* **WORK TO BE COMPLETED**
Count how many lines in the entries below hold "font". Only the number belongs in the answer.

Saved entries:
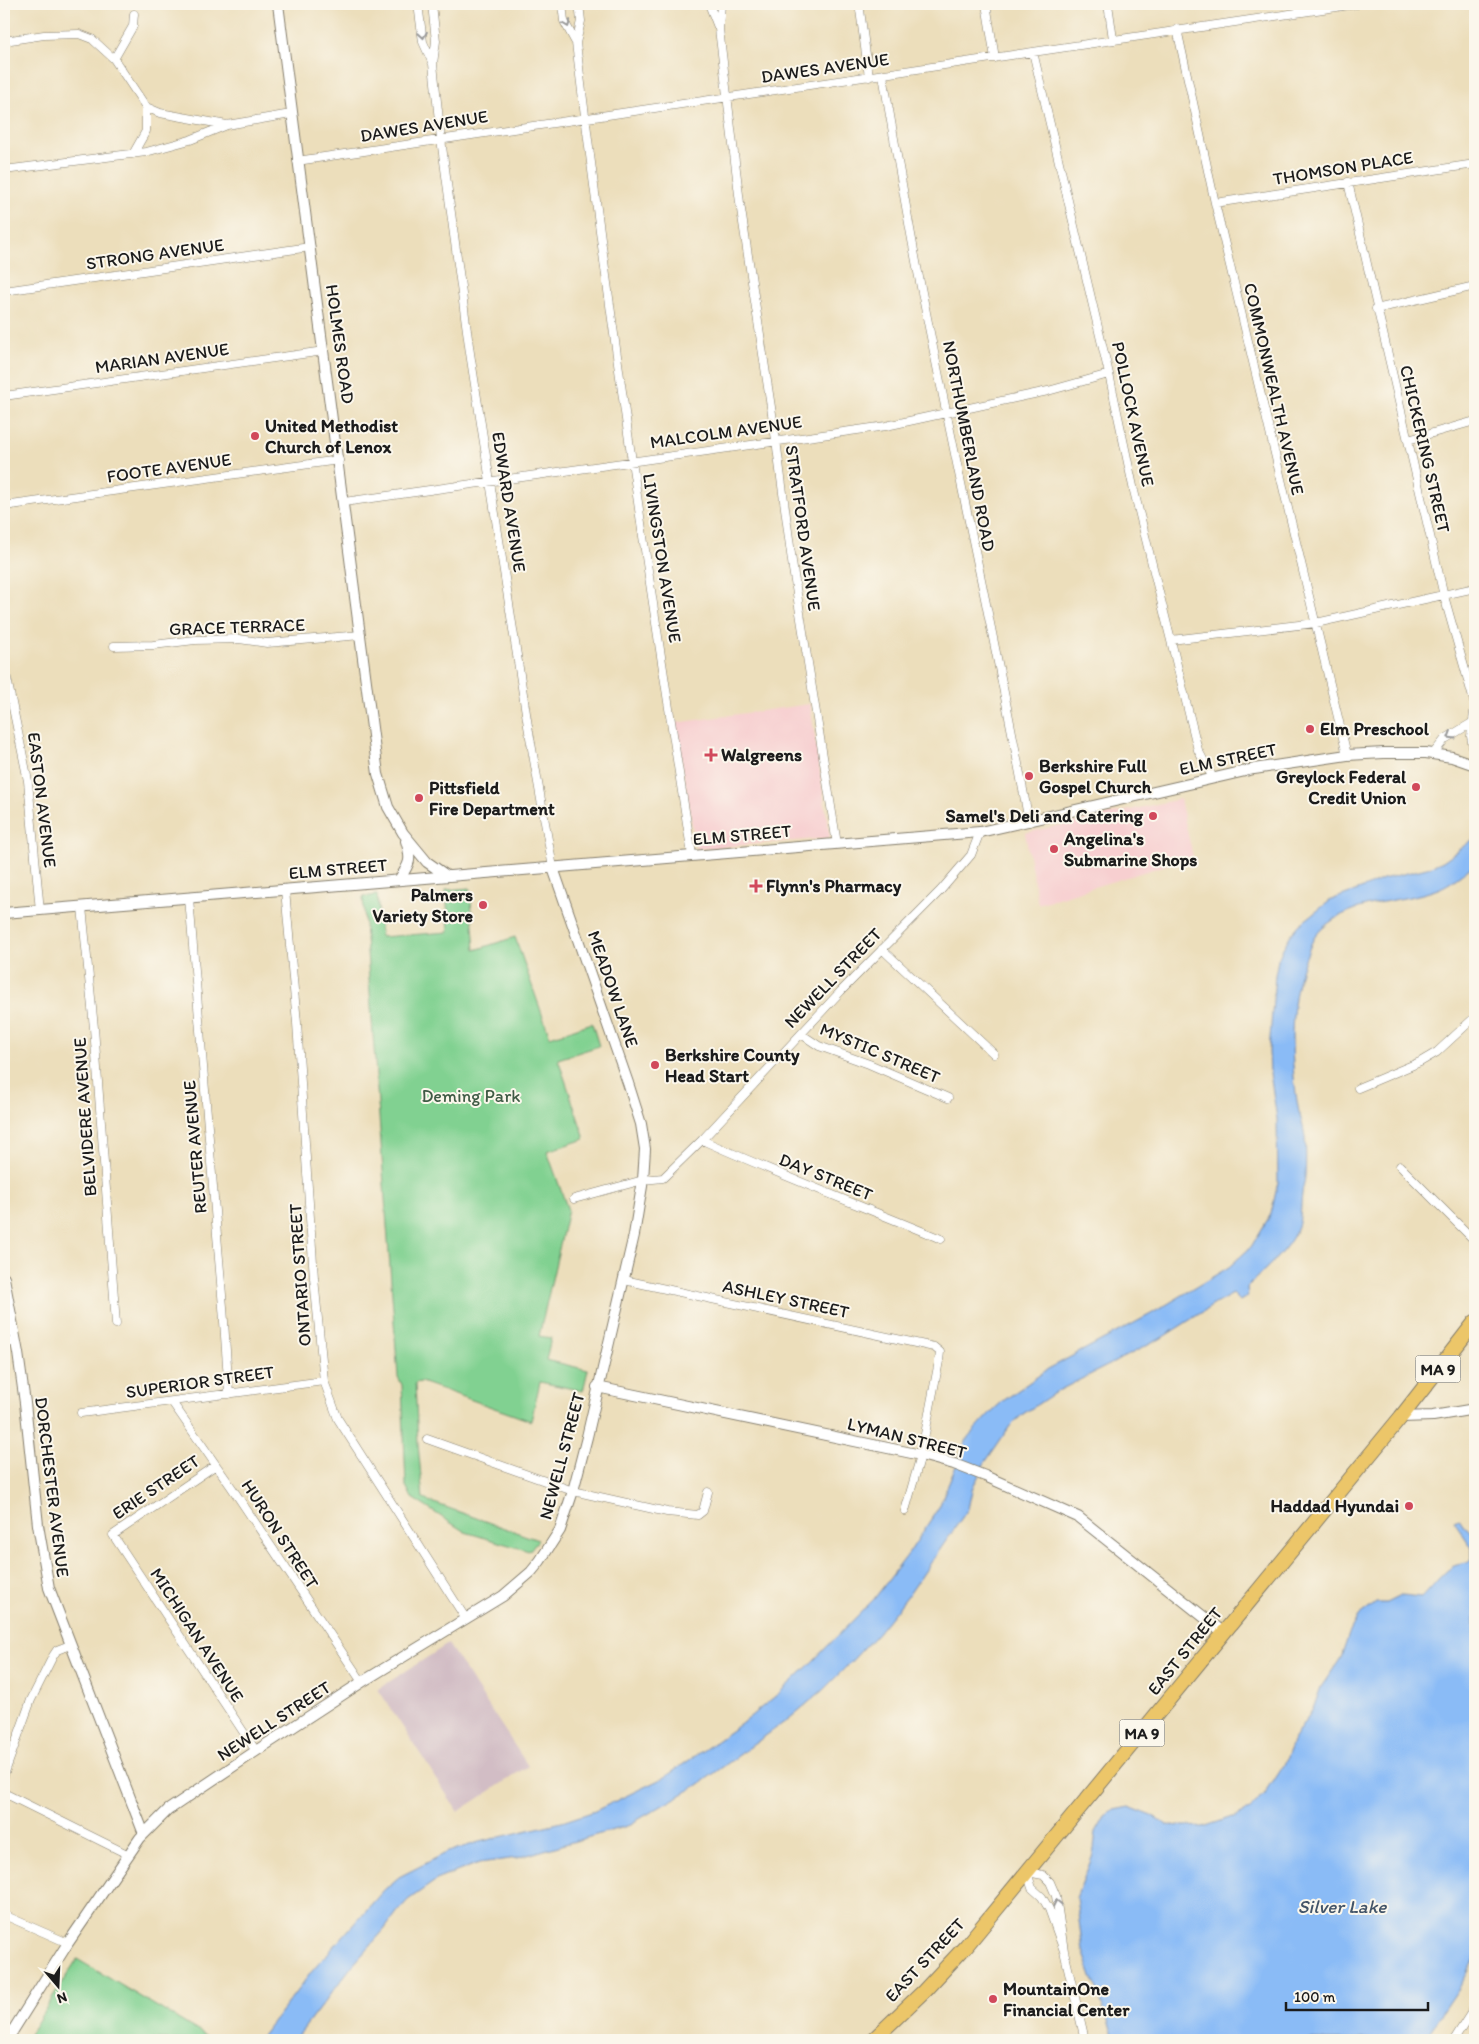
<svg xmlns="http://www.w3.org/2000/svg" width="1479" height="2044" font-family="Itim,sans-serif">
<style>
.built{fill:#f7cfd0}
.industrial{fill:#d2bdc5}
.green{fill:#81d191;stroke:#4e7656}
.water{fill:#8abbf6;stroke:#536c89}
.lines{fill:none;stroke-linecap:round;stroke-linejoin:round}
.minor-casing{stroke:#847d6c;stroke-width:9}
.tertiary-casing{stroke:#847d6c;stroke-width:12}
.trunk-casing{stroke:#847d6c;stroke-width:16}
.minor{stroke:#fff;stroke-width:8}
.tertiary{stroke:#fff;stroke-width:10}
.trunk{stroke:#ecc669;stroke-width:14}
.oneway{stroke:#999}
.poi-dot{fill:#d1495b;stroke:#fbf7ec;stroke-width:2}
.labels{text-anchor:middle;dominant-baseline:central;stroke-width:4;stroke-linejoin:round;paint-order:stroke}
.shield{fill:#fbf7ec;stroke:#5f5e5a;stroke-width:1}
.shield-label{font-size:16px;font-weight:bold;fill:#1c1c1c}
.street-label{font-size:18px;fill:#1c1c1c;stroke:#fbf7ec}
.poi-label{font-size:18px;font-weight:bold;fill:#1c1c1c;stroke:#fbf7ec;text-anchor:start}
.park-label{font-size:18px;fill:#3f5b45;stroke:#fbf7ec}
.water-label{font-size:19px;font-style:italic;fill:#425468;stroke:#fbf7ec}
</style>
<rect width="100%" height="100%" fill="#fbf7ec"/>
<filter id="ink" filterUnits="userSpaceOnUse"><feTurbulence type="fractalNoise" baseFrequency=".02" numOctaves="2"/><feDisplacementMap in="SourceGraphic" scale="10" xChannelSelector="R" yChannelSelector="G"/><feConvolveMatrix kernelMatrix="1 2 1 2 8 2 1 2 1" color-interpolation-filters="sRGB"/></filter>
<filter id="wash" filterUnits="userSpaceOnUse"><feTurbulence type="fractalNoise" baseFrequency=".0096" numOctaves="4" result="noise"/><feDisplacementMap in="SourceGraphic" scale="20" xChannelSelector="R" yChannelSelector="G"/><feGaussianBlur stdDeviation="1.12" result="paint"/><feColorMatrix in="noise" values="0 0 0 0 0 0 0 0 0 0 0 0 0 0 0 0 0 1.4 0 .05"/><feComposite in="paint" operator="in"/></filter>
<g filter="url(#wash)">
<rect width="100%" height="100%" fill="#ecdebb"/>
<path class="built" d="M810,704L830,838L696,849L675,723Z
M1180,799L1193,857L1038,904L1025,833Z"/>
<path class="industrial" d="M448,1644L528,1766L458,1812L378,1689Z"/>
<path class="green" d="M470,888L475,950L515,937L550,1037L592,1023L599,1046L558,1059L585,1139L547,1151L568,1210L539,1336L551,1338L546,1360L588,1370L583,1391L540,1382L531,1421L421,1382L415,1383L418,1444L423,1499L538,1540L529,1551L465,1532L412,1498L406,1486L402,1385L398,1377L363,897L377,895L381,937L449,932L446,890Z
M77,1959L213,2040H26Z"/>
<path class="water" d="M1475,838V864C1463,873 1451,884 1438,889C1396,905 1348,898 1316,935C1312,940 1310,947 1308,952C1288,996 1290,1054 1297,1101C1298,1113 1304,1125 1305,1138C1306,1150 1306,1163 1305,1176C1305,1182 1302,1188 1302,1194C1300,1207 1302,1219 1296,1231C1286,1252 1265,1269 1249,1285L1247,1288L1248,1296L1240,1301L1233,1294L1215,1304L1160,1339L1056,1392L1023,1414L1010,1426L984,1464L972,1490L968,1509L910,1593L877,1634L846,1667L823,1690L790,1718L698,1785L627,1826L517,1858L479,1863L438,1879L408,1900L398,1911L384,1930L352,1966L295,2040H259L313,1970L384,1890L399,1877L448,1852L479,1842L562,1822L595,1811L665,1777L741,1724L778,1694L808,1666L874,1599L909,1553L939,1507L968,1437L990,1413L1003,1401L1048,1369L1151,1314L1229,1267L1251,1247L1271,1214L1278,1182L1277,1119L1270,1073L1269,1051L1275,975L1278,960L1283,948L1290,936L1299,925L1331,900L1366,887L1383,879L1427,868L1443,861Z
M1459,1519L1464,1527L1475,1535V1960L1459,1988L1424,2040H1115L1083,1951L1076,1898L1093,1855L1096,1832L1105,1816L1114,1810L1129,1807L1155,1817L1166,1825L1203,1827L1242,1814L1249,1809L1266,1793L1284,1765L1295,1737L1313,1709L1321,1687L1341,1658L1349,1634L1358,1617L1376,1603H1386L1402,1595L1422,1597C1432,1587 1441,1574 1452,1567C1459,1563 1466,1565 1472,1560V1548L1454,1521Z"/>
</g>
<g filter="url(#ink)">
<g class="lines">
<defs>
<path id="minor" d="M418,4L423,42L433,64
M432,4L436,41L433,64L441,139L470,353L528,726L553,868
M562,4L564,21L576,43
M579,4L581,21L576,43C609,315 649,585 692,855
M709,4L718,27
M721,4L719,29L740,203L776,440L793,569L837,844
M861,4L860,10L869,77
M986,4L995,58
M1108,4L1113,39
M1177,29L1215,203L1347,755
M4,41L44,35L79,34L92,39L114,59L146,107L160,113L227,125L291,114
M1033,52L1109,374L1134,491L1198,750L1213,778
M114,59L133,26L134,14
M883,75C894,139 905,203 917,267C953,452 995,636 1029,822
M133,154L146,131V107
M297,161L1357,4
M4,170L146,152L190,140L227,125
M1348,182L1444,596L1475,705L1471,736L1475,759
M1215,203L1475,164
M4,291L310,247
M1376,309L1475,286
M4,396L324,351
M1408,440L1475,421
M344,502L886,426L1048,391L1109,374
M4,506L339,460
M1171,640L1316,623L1475,588
M114,646L153,645L195,640L239,639L267,643L361,635
M4,664L28,781L40,911
M1433,754L1445,739L1475,721
M285,890L297,1023L314,1278L324,1381L338,1419L466,1619
M189,898L223,1307L229,1394
M82,907L94,1028L116,1324
M882,949L994,1054
M801,1034L819,1046L869,1064L948,1098
M1358,1088L1420,1062L1437,1052L1475,1017
M702,1140C780,1175 861,1206 941,1239
M1400,1166L1475,1241
M574,1199L643,1180L663,1178L702,1140L841,991L941,890L971,855L980,832
M624,1280L934,1347L940,1352L939,1361L921,1455L905,1511
M4,1344L15,1341
M172,1402L232,1488L362,1682
M81,1413L324,1381
M427,1439L573,1491L667,1512L698,1515L703,1511L708,1492
M216,1465L113,1535L256,1751
M4,1775L31,1700L53,1656L57,1650L70,1645
M4,1793L129,1855
M4,1915L68,1943
M1064,1951L1049,1909L1042,1897L1032,1888L1027,1872L1043,1875L1050,1882L1056,1896L1064,1951L1085,2040
M1454,2040L1475,2007"/>
<path id="tertiary" d="M278,4L378,774L388,807L403,833L427,862L447,876
M399,880C410,863 412,860 406,841
M4,913L980,832L1254,769L1347,755L1384,753H1426L1452,757L1475,765
M4,1278L18,1353L25,1403L38,1525L49,1588L144,1834
M597,1387L921,1455L954,1464L985,1476L1078,1517L1224,1633
M1401,1417L1433,1416L1475,1409
M7,2040L68,1943L140,1838L168,1810L256,1751L362,1682L503,1596L531,1572L540,1561L560,1530L573,1491L587,1437L634,1235L643,1180L645,1149L641,1124L628,1083L553,868"/>
<path id="trunk" d="M873,2040L924,1991L966,1946L1401,1417L1475,1322"/>
</defs>
<use href="#minor" class="minor-casing"/>
<use href="#tertiary" class="tertiary-casing"/>
<use href="#trunk" class="trunk-casing"/>
<use href="#minor" class="minor"/>
<use href="#tertiary" class="tertiary"/>
<use href="#trunk" class="trunk"/>
</g>
<defs><path id="oneway-chevron" d="M-2-3.5L2.5 0L-2 3.5" fill="none" stroke-width="1.6" stroke-linecap="round" stroke-linejoin="round" transform="scale(1.25)"/></defs>
<g class="oneway">
<use href="#oneway-chevron" transform="translate(567 24) rotate(69)"/>
<use href="#oneway-chevron" transform="translate(423 35) rotate(81)"/>
<use href="#oneway-chevron" transform="translate(1451 736) rotate(149)"/>
<use href="#oneway-chevron" transform="translate(1057 1903) rotate(-102)"/>
</g>
</g>
<g class="poi-dot">
<circle cx="255" cy="436" r="5"/>
<circle cx="1310" cy="729" r="5"/>
<path d="M708.5 747.5h5v5h5v5h-5v5h-5v-5h-5v-5h5z"/>
<circle cx="1029" cy="776" r="5"/>
<circle cx="1416" cy="787" r="5"/>
<circle cx="419" cy="798" r="5"/>
<circle cx="1153" cy="816" r="5"/>
<circle cx="1054" cy="849" r="5"/>
<path d="M753.5 878.5h5v5h5v5h-5v5h-5v-5h-5v-5h5z"/>
<circle cx="483" cy="905" r="5"/>
<circle cx="655" cy="1065" r="5"/>
<circle cx="1409" cy="1506" r="5"/>
<circle cx="993" cy="1999" r="5"/>
</g>
<g class="labels">
<g class="shield">
<rect x="1415.5" y="1355.5" width="45" height="27" rx="4"/>
<rect x="1119.5" y="1719.5" width="45" height="27" rx="4"/>
</g>
<g class="shield-label">
<text x="1438" y="1369">MA 9</text>
<text x="1142" y="1733">MA 9</text>
</g>
<g class="street-label">
<text transform="translate(825 68) rotate(-8)">DAWES AVENUE</text>
<text transform="translate(424 126) rotate(-9)">DAWES AVENUE</text>
<text transform="translate(1343 168) rotate(-9)">THOMSON PLACE</text>
<text transform="translate(155 254) rotate(-8)">STRONG AVENUE</text>
<text transform="translate(340 344) rotate(82)">HOLMES ROAD</text>
<text transform="translate(162 358) rotate(-8)">MARIAN AVENUE</text>
<text transform="translate(1274 389) rotate(77)">COMMONWEALTH AVENUE</text>
<text transform="translate(1133 414) rotate(78)">POLLOCK AVENUE</text>
<text transform="translate(726 432) rotate(-8)">MALCOLM AVENUE</text>
<text transform="translate(969 446) rotate(79)">NORTHUMBERLAND ROAD</text>
<text transform="translate(1425 449) rotate(77)">CHICKERING STREET</text>
<text transform="translate(169 468) rotate(-8)">FOOTE AVENUE</text>
<text transform="translate(509 502) rotate(81)">EDWARD AVENUE</text>
<text transform="translate(803 528) rotate(82)">STRATFORD AVENUE</text>
<text transform="translate(662 558) rotate(81)">LIVINGSTON AVENUE</text>
<text transform="translate(237 627) rotate(-2)">GRACE TERRACE</text>
<text transform="translate(1228 759) rotate(-12)">ELM STREET</text>
<text transform="translate(42 800) rotate(83)">EASTON AVENUE</text>
<text transform="translate(742 835) rotate(-5)">ELM STREET</text>
<text transform="translate(338 869) rotate(-5)">ELM STREET</text>
<text transform="translate(833 978) rotate(-46)">NEWELL STREET</text>
<text transform="translate(613 989) rotate(71)">MEADOW LANE</text>
<text transform="translate(880 1053) rotate(23)">MYSTIC STREET</text>
<text transform="translate(85 1117) rotate(-94)">BELVIDERE AVENUE</text>
<text transform="translate(195 1147) rotate(-95)">REUTER AVENUE</text>
<text transform="translate(826 1177) rotate(22)">DAY STREET</text>
<text transform="translate(300 1275) rotate(-94)">ONTARIO STREET</text>
<text transform="translate(786 1299) rotate(12)">ASHLEY STREET</text>
<text transform="translate(200 1382) rotate(-8)">SUPERIOR STREET</text>
<text transform="translate(907 1438) rotate(14)">LYMAN STREET</text>
<text transform="translate(562 1456) rotate(-75)">NEWELL STREET</text>
<text transform="translate(52 1487) rotate(83)">DORCHESTER AVENUE</text>
<text transform="translate(156 1487) rotate(-34)">ERIE STREET</text>
<text transform="translate(280 1534) rotate(57)">HURON STREET</text>
<text transform="translate(197 1635) rotate(57)">MICHIGAN AVENUE</text>
<text transform="translate(1185 1651) rotate(-51)">EAST STREET</text>
<text transform="translate(274 1721) rotate(-33)">NEWELL STREET</text>
<text transform="translate(925 1960) rotate(-47)">EAST STREET</text>
</g>
<g class="poi-label">
<text x="265" y="426">United Methodist<tspan x="265" dy="21">Church of Lenox</tspan></text>
<text x="1320" y="729">Elm Preschool</text>
<text x="721" y="755">Walgreens</text>
<text x="1039" y="766">Berkshire Full<tspan x="1039" dy="21">Gospel Church</tspan></text>
<text x="1406" y="777" text-anchor="end">Greylock Federal<tspan x="1406" dy="21">Credit Union</tspan></text>
<text x="429" y="788">Pittsfield<tspan x="429" dy="21">Fire Department</tspan></text>
<text x="1143" y="816" text-anchor="end">Samel's Deli and Catering</text>
<text x="1064" y="839">Angelina's<tspan x="1064" dy="21">Submarine Shops</tspan></text>
<text x="766" y="886">Flynn's Pharmacy</text>
<text x="473" y="895" text-anchor="end">Palmers<tspan x="473" dy="21">Variety Store</tspan></text>
<text x="665" y="1055">Berkshire County<tspan x="665" dy="21">Head Start</tspan></text>
<text x="1399" y="1506" text-anchor="end">Haddad Hyundai</text>
<text x="1003" y="1989">MountainOne<tspan x="1003" dy="21">Financial Center</tspan></text>
</g>
<g class="park-label">
<text x="471" y="1096">Deming Park</text>
</g>
<g class="water-label">
<text x="1342" y="1906">Silver Lake</text>
</g>
</g>
<rect width="1479" height="2044" fill="none" stroke="#fbf7ec" stroke-width="20"/>
<g transform="translate(58 1986) rotate(161)" stroke="#fbf7ec" stroke-width="4" paint-order="stroke">
<path d="M0-4L9 19L0 12L-9 19Z" fill="#1c1c1c"/>
<text y="-8" font-size="14" font-weight="bold" text-anchor="middle" fill="#1c1c1c">N</text>
</g>
<path d="M1286 2002v8h142v-8" fill="none" stroke="#1c1c1c" stroke-width="2.5"/>
<text x="1294" y="2002" font-size="15" fill="#1c1c1c" stroke="#fbf7ec" stroke-width="4" paint-order="stroke">100 m</text>
</svg>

* **EXERCISE RESULT**
8